Política não é diplomacia:
E Lula precisa lembrar disso.
Presidente Lula concede entrevista à Christiane Amanpour, da CNN • Reprodução CMM.
A política busca apoio, a diplomacia constrói estabilidade. Uma mobiliza discursos; a outra exige silêncio estratégico. Ambas são ferramentas essenciais do poder, mas não podem ser confundidas. No cenário internacional, saber distinguir entre elas é uma virtude — e, mais que isso, uma responsabilidade de quem fala em nome de um país.
Na entrevista concedida à jornalista Christiane Amanpour, o presidente Lula trocou a linguagem da diplomacia pelo tom de palanque. Ao afirmar que Donald Trump “não foi eleito para ser imperador do mundo” e que, se o 6 de janeiro tivesse ocorrido no Brasil, ele “já estaria sendo julgado e provavelmente condenado” — como Jair Bolsonaro —, Lula falou como político que confronta a extrema direita. Mas se esqueceu de que, ali, representava o Brasil diante de uma das maiores potências econômicas e de um parceiro comercial estratégico.
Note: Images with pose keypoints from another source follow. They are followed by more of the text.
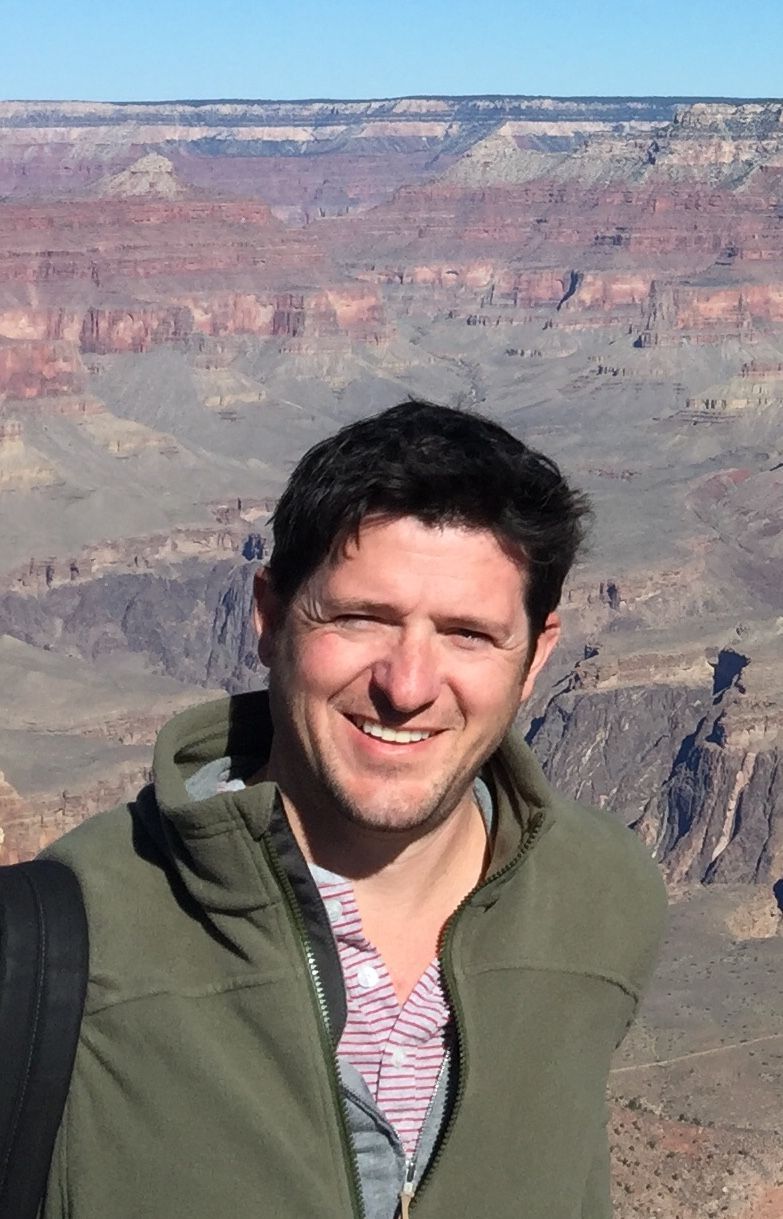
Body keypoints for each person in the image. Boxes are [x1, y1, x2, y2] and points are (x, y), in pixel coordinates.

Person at [41, 401, 666, 1219]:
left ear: (536, 655)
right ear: (268, 617)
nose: (406, 686)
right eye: (360, 618)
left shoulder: (603, 897)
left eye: (467, 634)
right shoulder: (68, 942)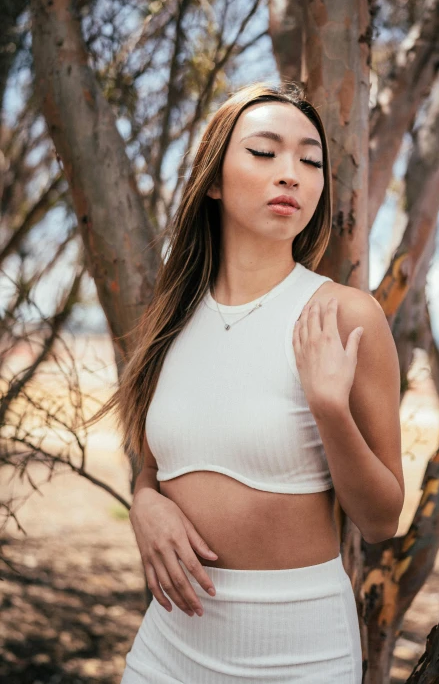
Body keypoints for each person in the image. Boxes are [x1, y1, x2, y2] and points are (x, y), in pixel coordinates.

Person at [105, 81, 404, 682]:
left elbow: (381, 520)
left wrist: (330, 409)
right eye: (264, 153)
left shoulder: (344, 315)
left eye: (310, 160)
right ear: (214, 179)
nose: (290, 173)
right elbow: (155, 459)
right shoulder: (171, 318)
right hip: (167, 647)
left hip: (299, 650)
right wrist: (144, 501)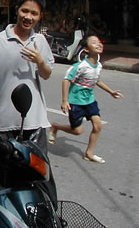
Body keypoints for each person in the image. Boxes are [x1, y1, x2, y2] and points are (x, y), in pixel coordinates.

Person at [0, 0, 55, 195]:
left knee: (38, 177)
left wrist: (40, 60)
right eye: (25, 11)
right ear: (17, 10)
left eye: (34, 13)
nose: (28, 17)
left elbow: (47, 74)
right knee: (1, 177)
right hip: (3, 121)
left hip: (35, 122)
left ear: (40, 16)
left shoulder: (40, 41)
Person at [48, 34, 123, 164]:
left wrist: (111, 92)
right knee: (77, 131)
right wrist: (65, 100)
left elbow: (96, 81)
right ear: (86, 49)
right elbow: (66, 80)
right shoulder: (80, 66)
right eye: (94, 43)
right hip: (76, 102)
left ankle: (89, 153)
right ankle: (55, 126)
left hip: (89, 100)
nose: (98, 44)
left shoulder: (98, 65)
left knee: (98, 125)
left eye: (99, 42)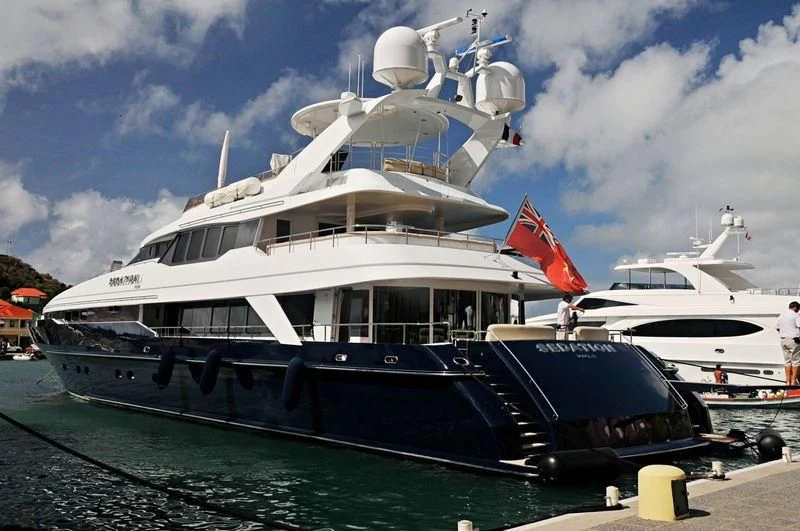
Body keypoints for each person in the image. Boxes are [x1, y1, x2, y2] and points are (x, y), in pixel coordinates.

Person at [776, 301, 800, 386]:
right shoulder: (796, 315)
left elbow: (778, 328)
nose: (798, 310)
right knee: (796, 362)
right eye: (798, 309)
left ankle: (788, 382)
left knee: (787, 361)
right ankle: (793, 382)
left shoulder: (781, 315)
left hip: (783, 340)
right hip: (793, 340)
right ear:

Não se trata de suavizar verdades nem de recuar diante de princípios. Trata-se de entender que, no palco da diplomacia, a escolha do momento e da forma pode reforçar ou enfraquecer o próprio argumento. E, nesse caso, a fala pública de Lula ocorreu justamente quando negociações paralelas tentam reverter a decisão de Trump de elevar tarifas sobre produtos brasileiros em até 50%.
Mais do que declarações de impacto, o que o Brasil precisa é proteger setores econômicos estratégicos — como o aço, o café, o suco de laranja e a Embraer — que não só sustentam empregos e produção interna, mas também impactam cadeias produtivas nos próprios Estados Unidos. Confrontar Trump agora, no campo da retórica, não serve a esses interesses. Ao contrário: pode torná-los ainda mais vulneráveis a decisões unilaterais movidas por ego e cálculo eleitoral.
Lula já demonstrou habilidade política ao longo de sua trajetória — do sindicalismo à presidência. Mas deveria saber que, na diplomacia, o excesso de protagonismo pode ser um ruído. Ao usar a entrevista como extensão de seu palanque, tentando medir forças com Trump no campo da visibilidade, comprometeu a discrição que o momento exigia. E, se o objetivo era defender o Brasil, a estratégia foi equivocada.
Quando perguntado se as relações entre Brasil e Estados Unidos estavam em crise, Lula respondeu que não. Mas se, por acaso, estiver errado, talvez essa entrevista tenha inaugurado o início dessa tensão. E ela não vem do conteúdo em si, mas da forma — e da insistência em transformar princípios em armas públicas, quando o que se exige é precisão diplomática e clareza nos bastidores.
A diplomacia não é submissão. É firmeza sem espetáculo. É o espaço onde valores e interesses convivem — e onde, muitas vezes, ceder na forma é a única maneira de manter a substância.
O Brasil tem a oportunidade de atuar como ponte entre blocos, como voz do Sul global, como mediador em tempos de nova multipolaridade. Mas, para isso, precisa falar com todos — inclusive com os que pensa combater.
Lula exige que Trump não interfira nos assuntos internos brasileiros. Mas, se quiser que sua palavra tenha peso, não pode entrar na negociação internacional gritando “No King” para, na sequência, sentar-se à mesa como se fosse o arauto da razão moral. Diplomacia exige o contrário: saber o que dizer — e o que não dizer — para conseguir o que realmente importa.
Lula sabe fazer política como poucos. Agora, mais do que nunca, precisa demonstrar que também sabe fazer diplomacia.

Valéria Monteiro.
Jornalista, fundadora do site valeriamonteiro.com.br
e ex-âncora da TV Globo e Bloomberg.